### Assignment:
Transcribe the text of the material below, starting at its very beginning and stopping after the line that contains "پاکستان میں اکثریت کو اقلیت کا خوف". Leave the pictures out of your answer.
* * *
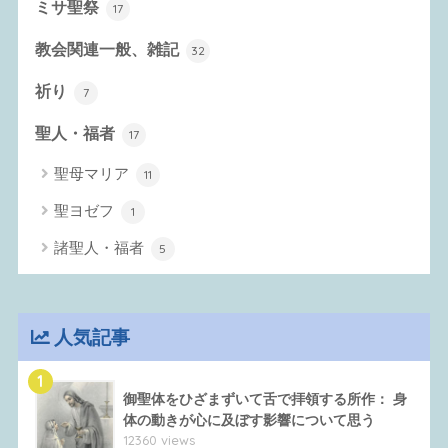
ミサ聖祭
17
教会関連一般、雑記
32
祈り
7
聖人・福者
17
聖母マリア
11
聖ヨゼフ
1
諸聖人・福者
5
人気記事
1
御聖体をひざまずいて舌で拝領する所作： 身
体の動きが心に及ぼす影響について思う
12360 views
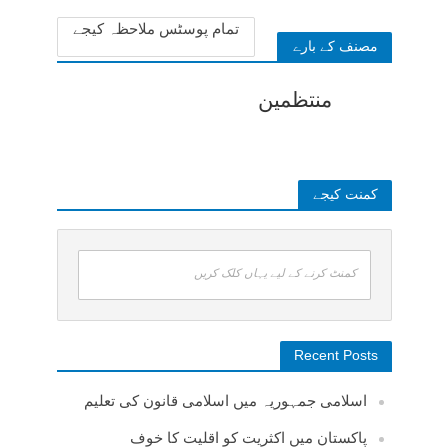
تمام پوسٹس ملاحظہ کیجے
مصنف کے بارے
منتظمین
کمنت کیجے
کمنٹ کرنے کے لیے یہاں کلک کریں
Recent Posts
اسلامی جمہوریہ میں اسلامی قانون کی تعلیم
پاکستان میں اکثریت کو اقلیت کا خوف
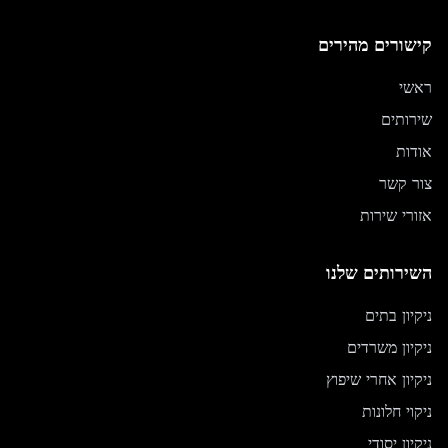
קישורים מהירים
ראשי
שירותים
אודות
צור קשר
אזורי שירות
השירותים שלנו
ניקיון בתים
ניקיון משרדים
ניקיון אחרי שיפוץ
ניקוי חלונות
ניקיון יסודי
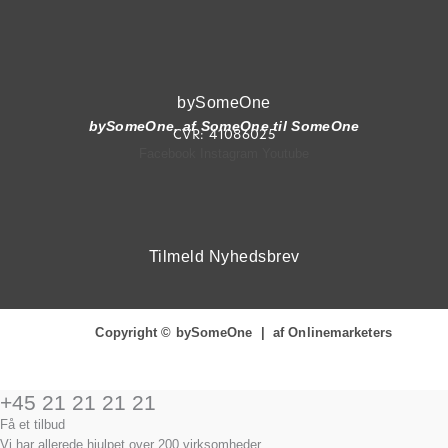
bySomeOne
bySomeOne, af SomeOne til SomeOne
CVR: 41086025
Facebook
Instagram
Youtube
Tilmeld Nyhedsbrev
Copyright © bySomeOne | af Onlinemarketers
+45 21 21 21 21
Få et tilbud
Vi har allerede hjulpet over 200 virksomheder…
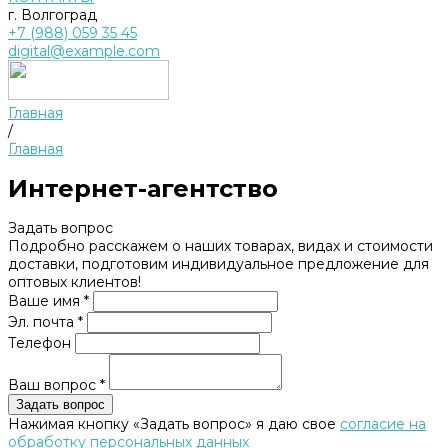
г. Волгоград
+7 (988) 059 35 45
digital@example.com
Главная
/
Главная
Интернет-агентство
Задать вопрос
Подробно расскажем о наших товарах, видах и стоимости
доставки, подготовим индивидуальное предложение для
оптовых клиентов!
Ваше имя *
Эл. почта *
Телефон
Ваш вопрос *
Нажимая кнопку «Задать вопрос» я даю свое
согласие на
обработку персональных данных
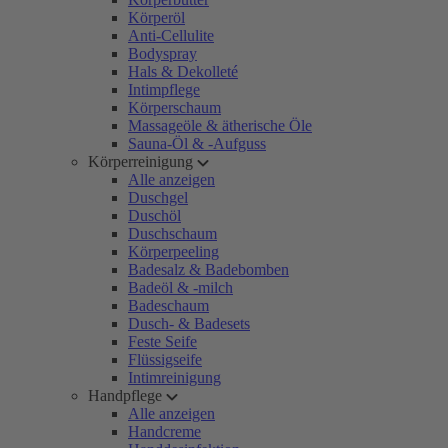
Körperöl
Anti-Cellulite
Bodyspray
Hals & Dekolleté
Intimpflege
Körperschaum
Massageöle & ätherische Öle
Sauna-Öl & -Aufguss
Körperreinigung
Alle anzeigen
Duschgel
Duschöl
Duschschaum
Körperpeeling
Badesalz & Badebomben
Badeöl & -milch
Badeschaum
Dusch- & Badesets
Feste Seife
Flüssigseife
Intimreinigung
Handpflege
Alle anzeigen
Handcreme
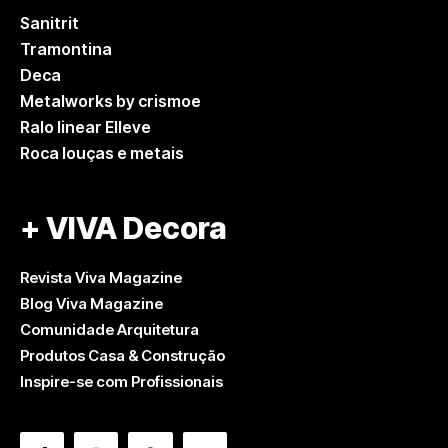
Sanitrit
Tramontina
Deca
Metalworks by crismoe
Ralo linear Elleve
Roca louças e metais
+ VIVA Decora
Revista Viva Magazine
Blog Viva Magazine
Comunidade Arquitetura
Produtos Casa & Construção
Inspire-se com Profissionais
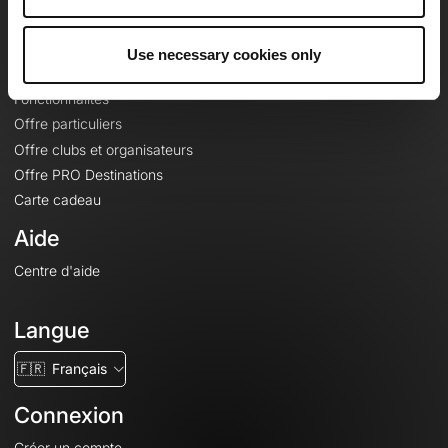
Le Mag'
Offres
Use necessary cookies only
Fonds de cartes topographiques
Fonctionnalités
Offre particuliers
Offre clubs et organisateurs
Offre PRO Destinations
Carte cadeau
Aide
Centre d'aide
Langue
🇫🇷
Français
Connexion
Créer un compte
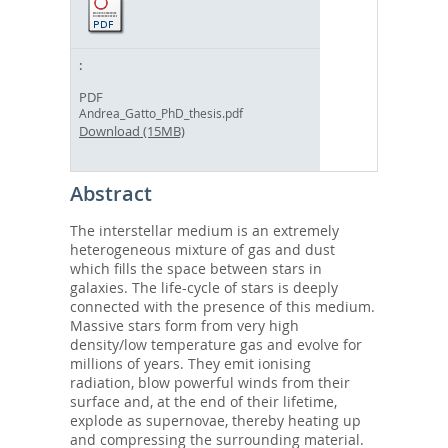
PDF
Andrea_Gatto_PhD_thesis.pdf
Download (15MB)
Abstract
The interstellar medium is an extremely
heterogeneous mixture of gas and dust
which fills the space between stars in
galaxies. The life-cycle of stars is deeply
connected with the presence of this medium.
Massive stars form from very high
density/low temperature gas and evolve for
millions of years. They emit ionising
radiation, blow powerful winds from their
surface and, at the end of their lifetime,
explode as supernovae, thereby heating up
and compressing the surrounding material.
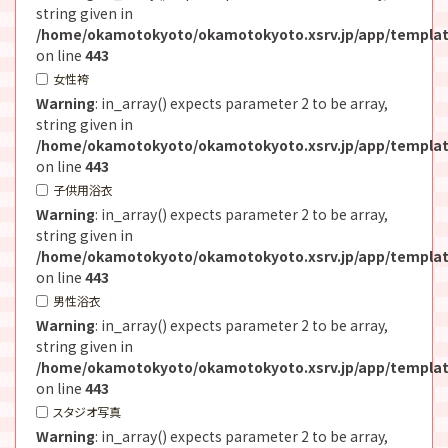
string given in
/home/okamotokyoto/okamotokyoto.xsrv.jp/app/templat
on line
443
女性袴
Warning
: in_array() expects parameter 2 to be array,
string given in
/home/okamotokyoto/okamotokyoto.xsrv.jp/app/templat
on line
443
子供用浴衣
Warning
: in_array() expects parameter 2 to be array,
string given in
/home/okamotokyoto/okamotokyoto.xsrv.jp/app/templat
on line
443
男性浴衣
Warning
: in_array() expects parameter 2 to be array,
string given in
/home/okamotokyoto/okamotokyoto.xsrv.jp/app/templat
on line
443
スタジオ写真
Warning
: in_array() expects parameter 2 to be array,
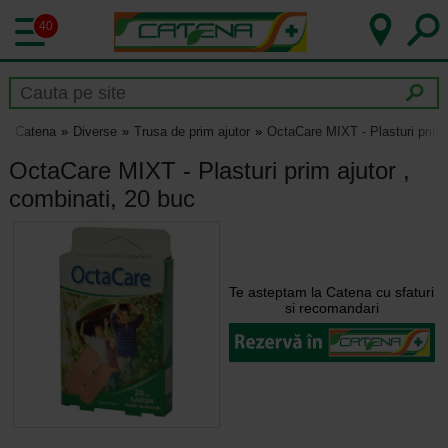
40
Catena
Diverse
Trusa de prim ajutor
OctaCare MIXT - Plasturi prim a
OctaCare MIXT - Plasturi prim ajutor ,
combinati, 20 buc
Te asteptam la Catena cu sfaturi
si recomandari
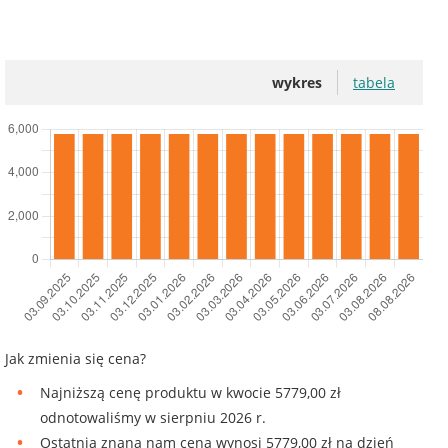
wykres
tabela
Jak zmienia się cena?
Najniższą cenę produktu w kwocie 5779,00 zł
odnotowaliśmy w sierpniu 2026 r.
Ostatnia znana nam cena wynosi 5779,00 zł na dzień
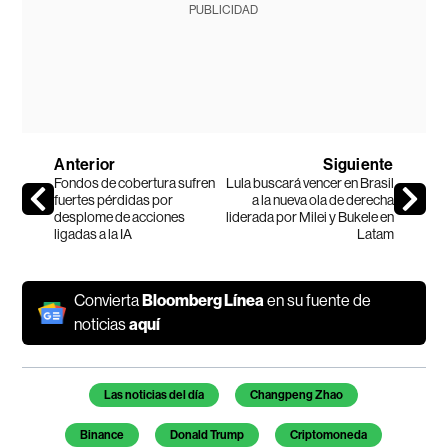
PUBLICIDAD
Anterior
Siguiente
Fondos de cobertura sufren
Lula buscará vencer en Brasil
fuertes pérdidas por
a la nueva ola de derecha
desplome de acciones
liderada por Milei y Bukele en
ligadas a la IA
Latam
Convierta
Bloomberg Línea
en su fuente de
noticias
aquí
Temas de este artículo
Las noticias del día
Changpeng Zhao
Binance
Donald Trump
Criptomoneda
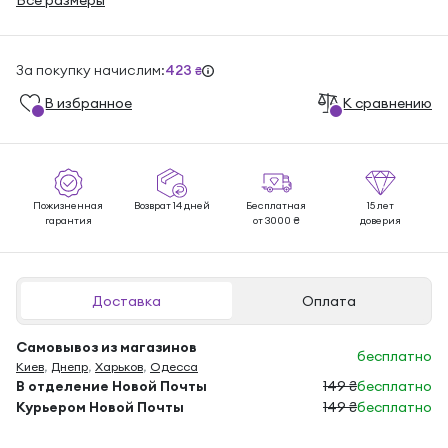
Все размеры
За покупку начислим:
423
₴
В избранноe
К сравнению
Пожизненная
Возврат 14 дней
Бесплатная
15 лет
гарантия
от 3000 ₴
доверия
Доставка
Оплата
Самовывоз из магазинов
бесплатно
Киев
,
Днепр
,
Харьков
,
Одесса
В отделение Новой Почты
149 ₴
бесплатно
Курьером Новой Почты
149 ₴
бесплатно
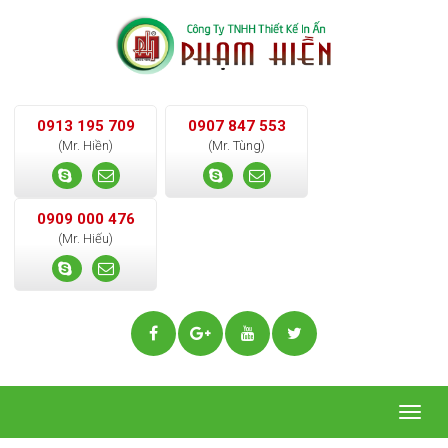
0913 195 709
0907 847 553
(Mr. Hiền)
(Mr. Tùng)
0909 000 476
(Mr. Hiếu)
Togg
navig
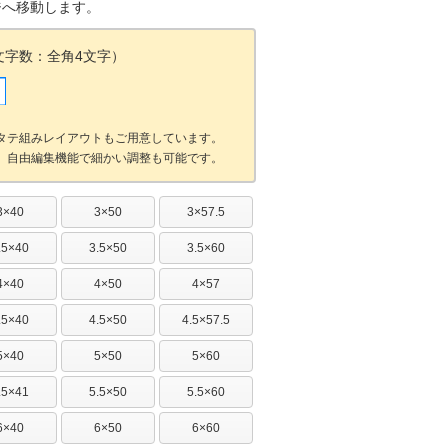
ジへ移動します。
文字数：全角4文字）
タテ組みレイアウトもご用意しています。
。自由編集機能で細かい調整も可能です。
3×40
3×50
3×57.5
.5×40
3.5×50
3.5×60
4×40
4×50
4×57
.5×40
4.5×50
4.5×57.5
5×40
5×50
5×60
.5×41
5.5×50
5.5×60
6×40
6×50
6×60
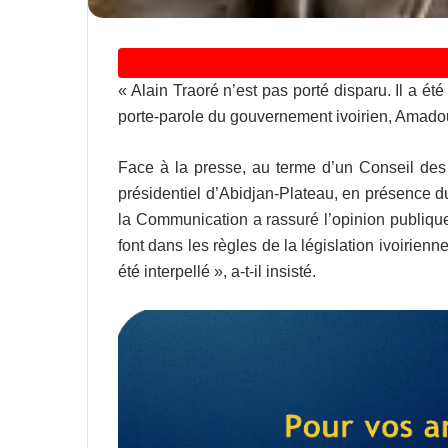
« Alain Traoré n’est pas porté disparu. Il a été
porte-parole du gouvernement ivoirien, Amado
Face à la presse, au terme d’un Conseil des 
présidentiel d’Abidjan-Plateau, en présence du
la Communication a rassuré l’opinion publique
font dans les règles de la législation ivoirien
été interpellé », a-t-il insisté.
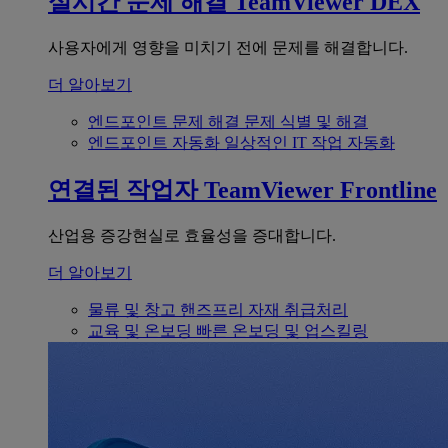
실시간 문제 해결
TeamViewer DEX
사용자에게 영향을 미치기 전에 문제를 해결합니다.
더 알아보기
엔드포인트 문제 해결
문제 식별 및 해결
엔드포인트 자동화
일상적인 IT 작업 자동화
연결된 작업자
TeamViewer Frontline
산업용 증강현실로 효율성을 증대합니다.
더 알아보기
물류 및 창고
핸즈프리 자재 취급처리
교육 및 온보딩
빠른 온보딩 및 업스킬링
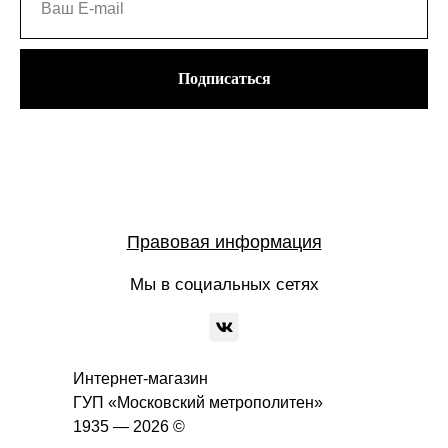
Подписаться
Правовая информация
Мы в социальных сетях
Интернет-магазин
ГУП «Московский метрополитен»
1935 — 2026 ©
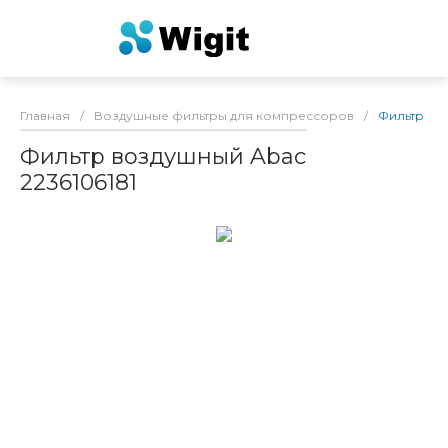
Главная
/
Воздушные фильтры для компрессоров
/
Фильтр воз
Фильтр воздушный Abac
2236106181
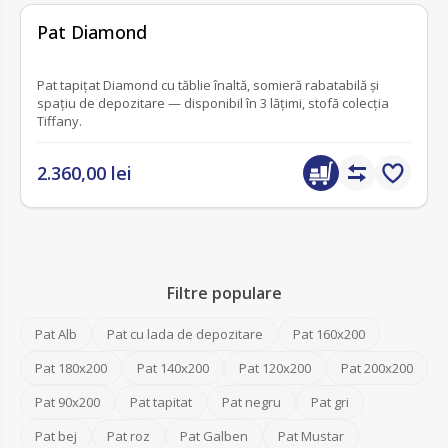
fără recenzii
Pat Diamond
Pat tapițat Diamond cu tăblie înaltă, somieră rabatabilă și
spațiu de depozitare — disponibil în 3 lățimi, stofă colecția
Tiffany.
2.360,00 lei
Filtre populare
Pat Alb
Pat cu lada de depozitare
Pat 160x200
Pat 180x200
Pat 140x200
Pat 120x200
Pat 200x200
Pat 90x200
Pat tapitat
Pat negru
Pat gri
Pat bej
Pat roz
Pat Galben
Pat Mustar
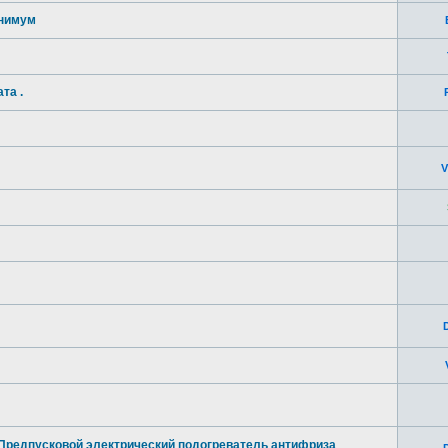
инимум
та .
V
 Предпусковой электрический подогреватель антифриза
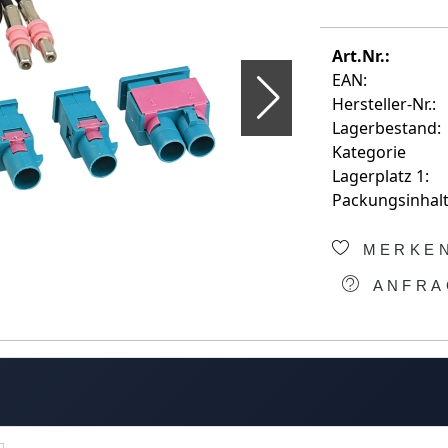
Art.Nr.:
EAN:
Hersteller-Nr.:
Lagerbestand:
Kategorie
Lagerplatz 1:
Packungsinhalt
MERKE
ANFRA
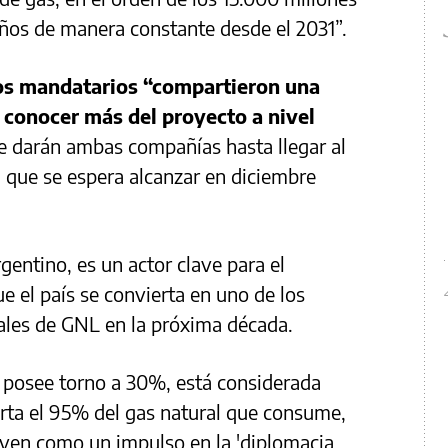
ños de manera constante desde el 2031”.
os mandatarios “compartieron una
conocer más del proyecto a nivel
e darán ambas compañías hasta llegar al
) que se espera alcanzar en diciembre
gentino, es un actor clave para el
e el país se convierta en uno de los
ales de GNL en la próxima década.
no posee torno a 30%, está considerada
porta el 95% del gas natural que consume,
 ven como un impulso en la 'diplomacia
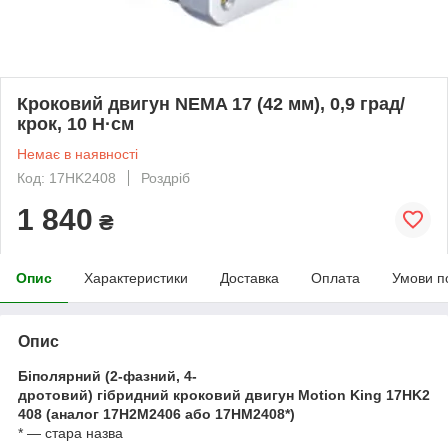
Кроковий двигун NEMA 17 (42 мм), 0,9 град/
крок, 10 Н·см
Немає в наявності
Код: 17HK2408
Роздріб
1 840
₴
Опис
Характеристики
Доставка
Оплата
Умови п
Опис
Біполярний (2-фазний, 4-
дротовий) гібридний кроковий двигун Motion King 17HK2
408 (аналог 17H2M2406 або 17HM2408*)
* — стара назва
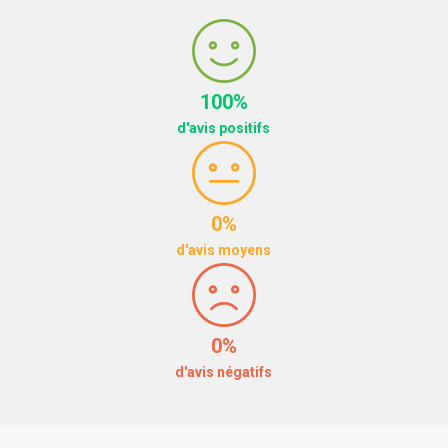
100%
d'avis positifs
0%
d'avis moyens
0%
d'avis négatifs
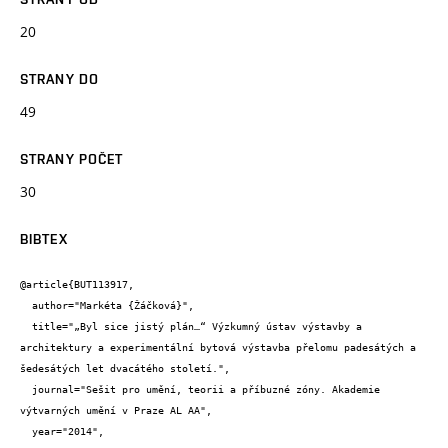
20
STRANY DO
49
STRANY POČET
30
BIBTEX
@article{BUT113917,

  author="Markéta {Žáčková}",

  title="„Byl sice jistý plán…“ Výzkumný ústav výstavby a 
architektury a experimentální bytová výstavba přelomu padesátých a 
šedesátých let dvacátého století.",

  journal="Sešit pro umění, teorii a příbuzné zóny. Akademie 
výtvarných umění v Praze AL AA",

  year="2014",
* * *
### Task output:
ミサ聖祭
17
教会関連一般、雑記
32
祈り
7
聖人・福者
17
聖母マリア
11
聖ヨゼフ
1
諸聖人・福者
5
人気記事
1
御聖体をひざまずいて舌で拝領する所作： 身
体の動きが心に及ぼす影響について思う
12360 views
تمام پوسٹس ملاحظہ کیجے
مصنف کے بارے
منتظمین
کمنت کیجے
کمنٹ کرنے کے لیے یہاں کلک کریں
Recent Posts
اسلامی جمہوریہ میں اسلامی قانون کی تعلیم
پاکستان میں اکثریت کو اقلیت کا خوف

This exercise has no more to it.